For an optimal view of our website, please rotate your tablet horizontally.
Arash Hanaei has been portraying the city of Tehran since 2008. His digital drawing series entitled Capital dissects its shifting pattern of streets and their inherent contradictions. Based upon his own documentary photographs, the artist interprets the capital city’s constant transformation and the chaotic superimposition of dissonant layers with formal austerity. Primarily black-and-white or greyish-green, the drawings reduce the original amount of information on the photographic image to a minimum and direct the viewer’s attention to the cultural and geopolitical underpinnings inscribed in the urban landscape.
Among other works, Capital Complex presents Hanaei’s history of advertising in Tehran’s public space narrated in two series, one featuring billboards and another one murals with war heroes and martyrs. After the Iranian Revolution and during the Iran-Iraq war, propaganda images took the place of advertisements for foreign products. Ever since the latter began making their way back into the cityscape, they have coexisted with the other, political images and texts, often displaying slogans with similar language.
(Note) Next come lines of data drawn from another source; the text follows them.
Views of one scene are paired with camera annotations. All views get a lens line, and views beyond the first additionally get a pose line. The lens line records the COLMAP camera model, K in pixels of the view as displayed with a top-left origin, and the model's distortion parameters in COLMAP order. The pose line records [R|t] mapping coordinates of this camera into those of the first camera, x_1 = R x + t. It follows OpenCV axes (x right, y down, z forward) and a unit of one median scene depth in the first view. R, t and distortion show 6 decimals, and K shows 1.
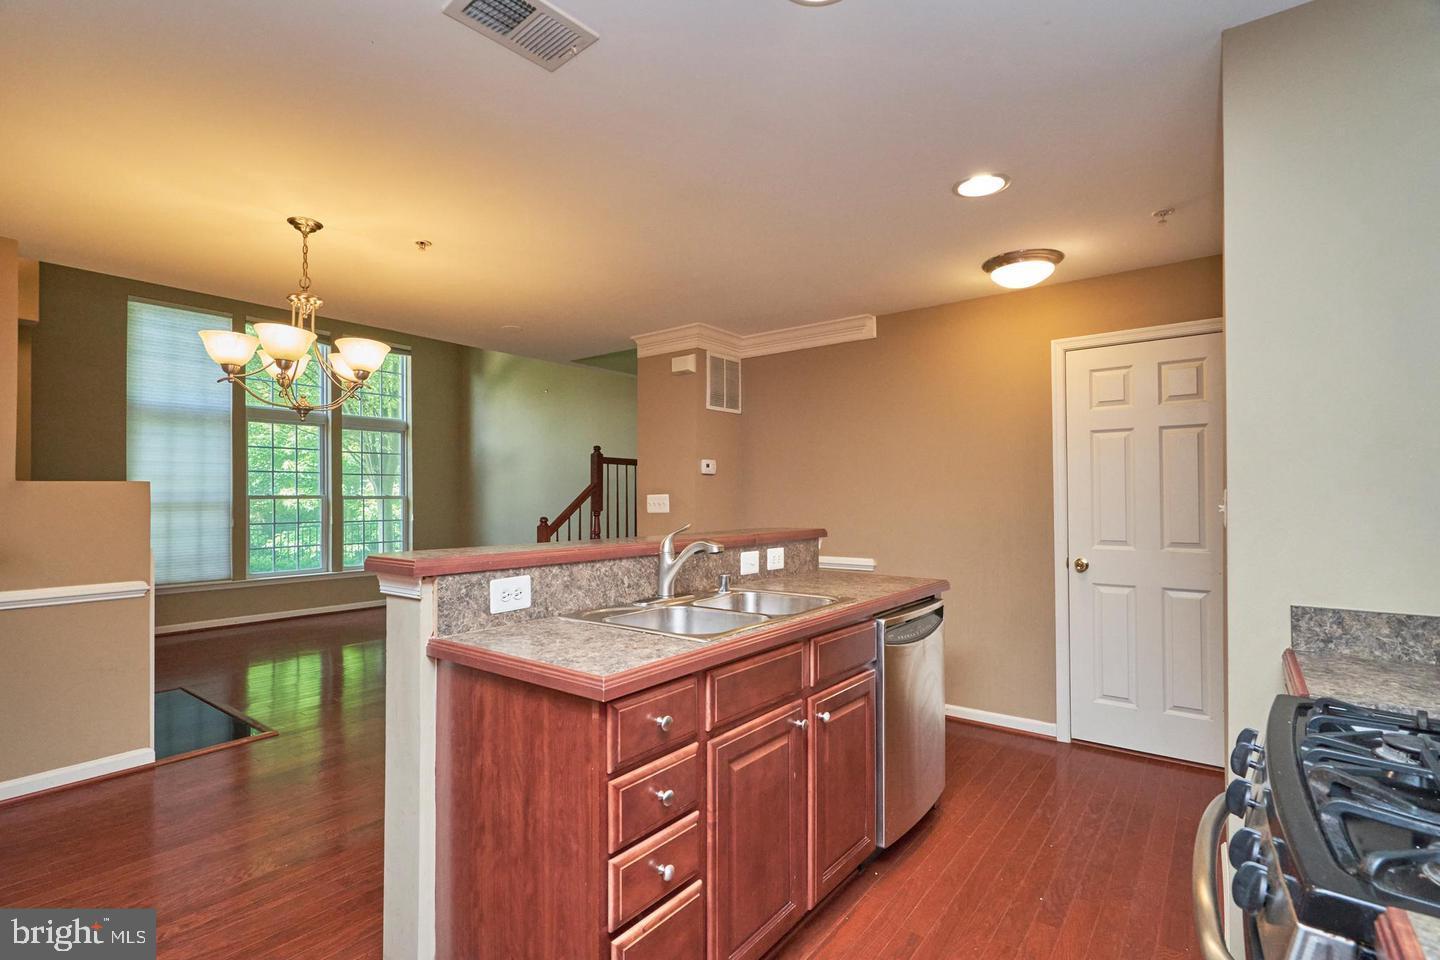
lens RADIAL K [[675.3, 0, 716.8], [0, 675.3, 485.1], [0, 0, 1]] dist [0.003911, 0.001187]
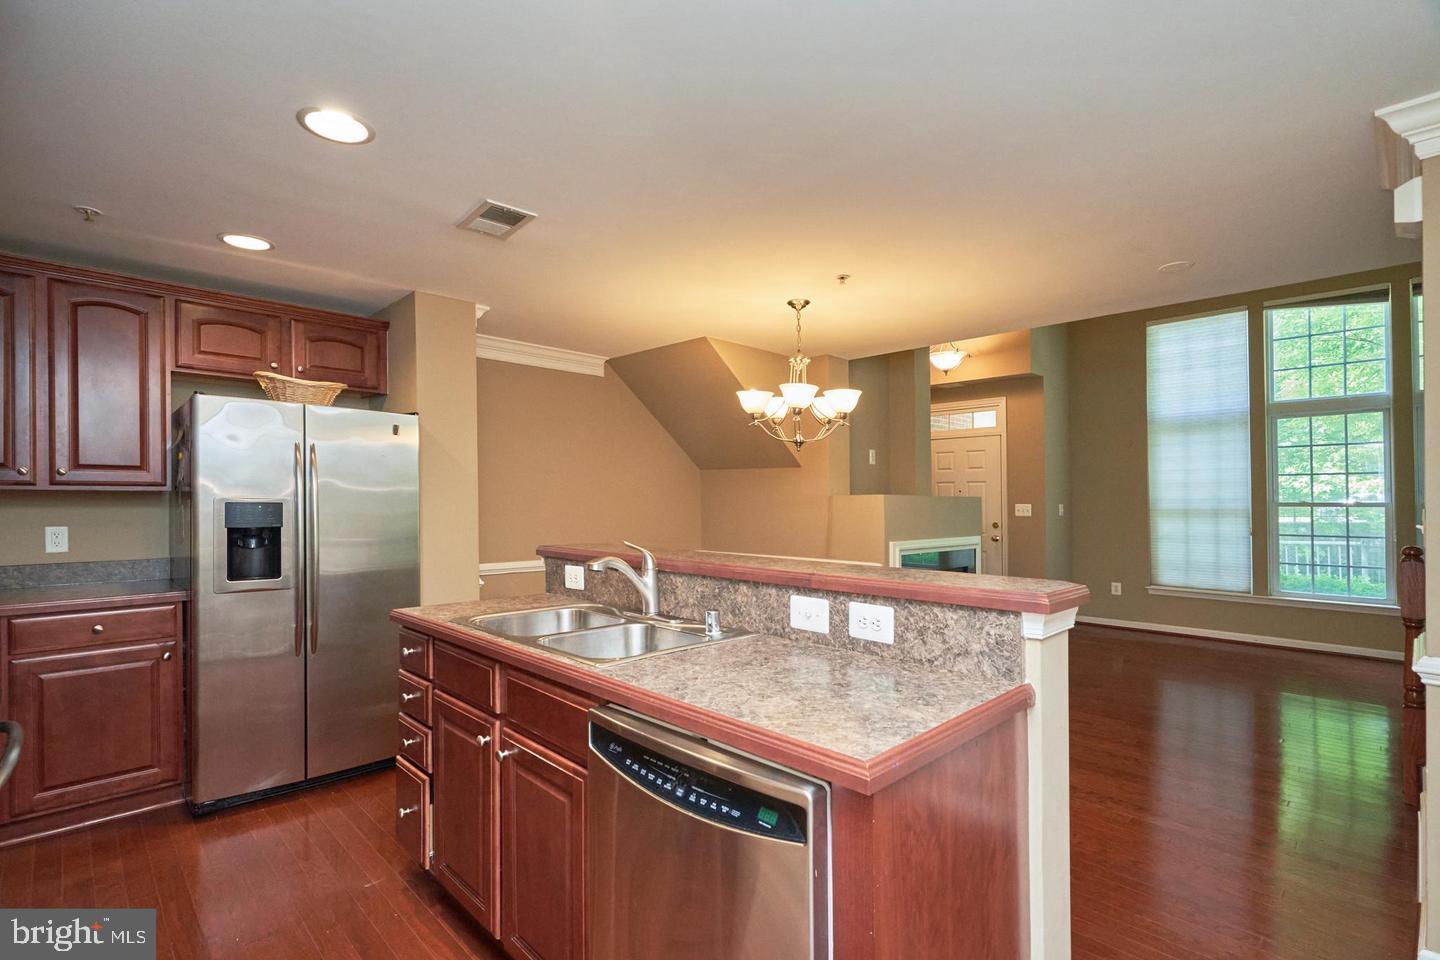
lens RADIAL K [[675.3, 0, 712.1], [0, 675.3, 482.0], [0, 0, 1]] dist [0.003911, 0.001187]
pose [[-0.132767, -0.022494, -0.990892, 0.303135], [0.015716, 0.999569, -0.024797, -0.001123], [0.991023, -0.018865, -0.132356, 0.408588]]
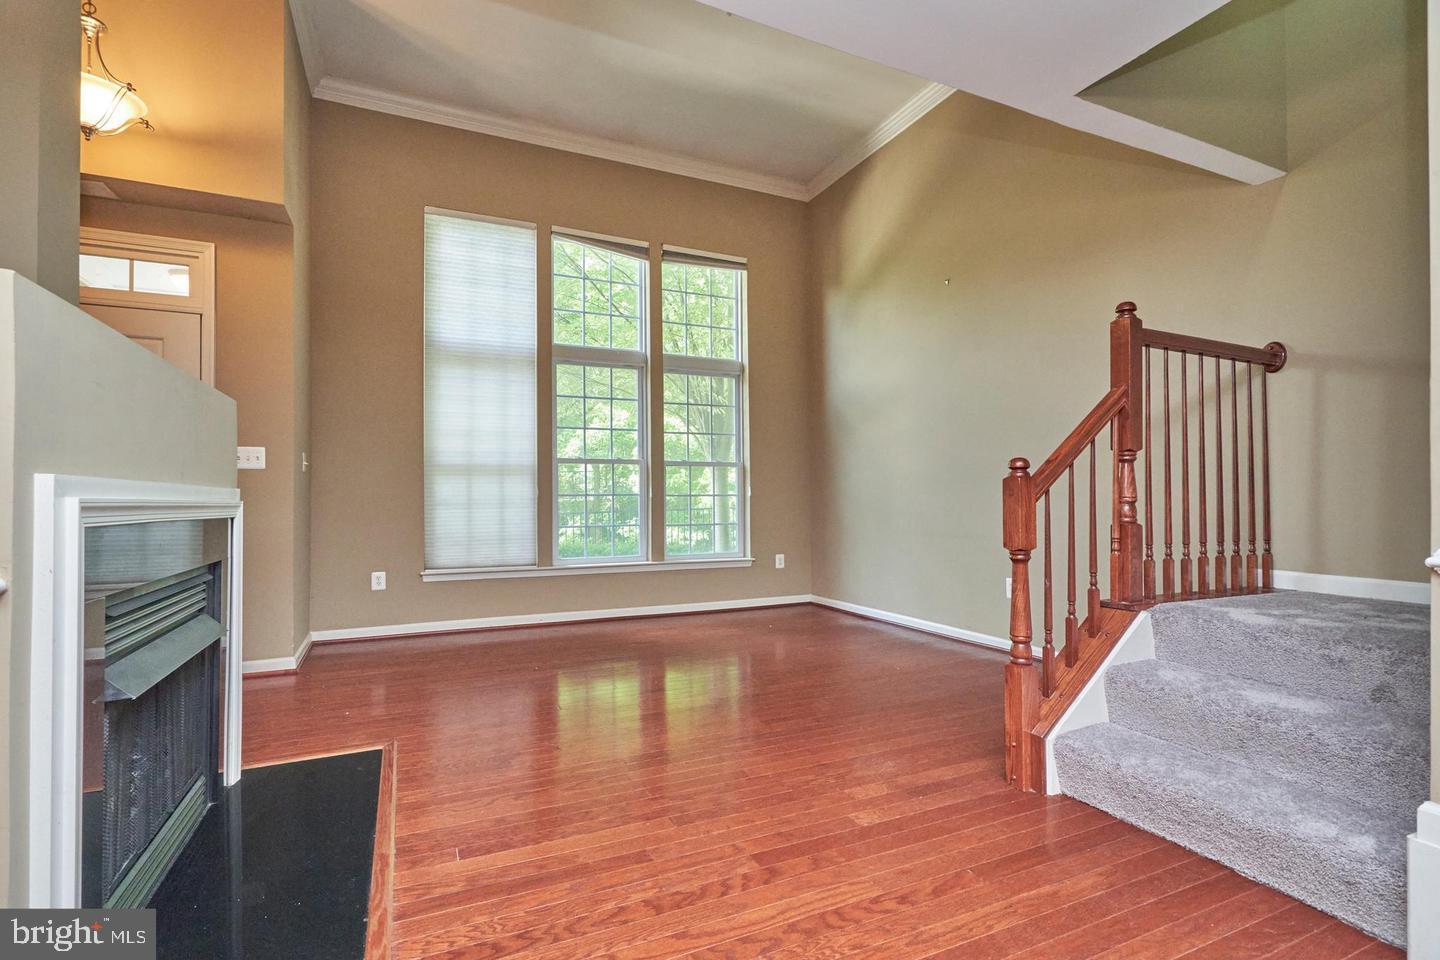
lens RADIAL K [[675.3, 0, 706.7], [0, 675.3, 488.5], [0, 0, 1]] dist [0.003911, 0.001187]
pose [[0.880876, -0.005703, -0.473313, -0.184592], [0.007390, 0.999971, 0.001705, 0.052455], [0.473290, -0.005000, 0.880892, 0.422367]]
Hanaei’s visual alphabet of the dynamics of past and present in Tehran recounts a local history within its global context.
In Hanaei’s first solo exhibition in the United States, Tehran’s urban architecture merges with the display walls at MINI/Goethe-Institut Curatorial Residencies Ludlow 38. The visual works are presented alongside a new audio piece in which the artist reflects on a future project devoted to the capital city of Paris.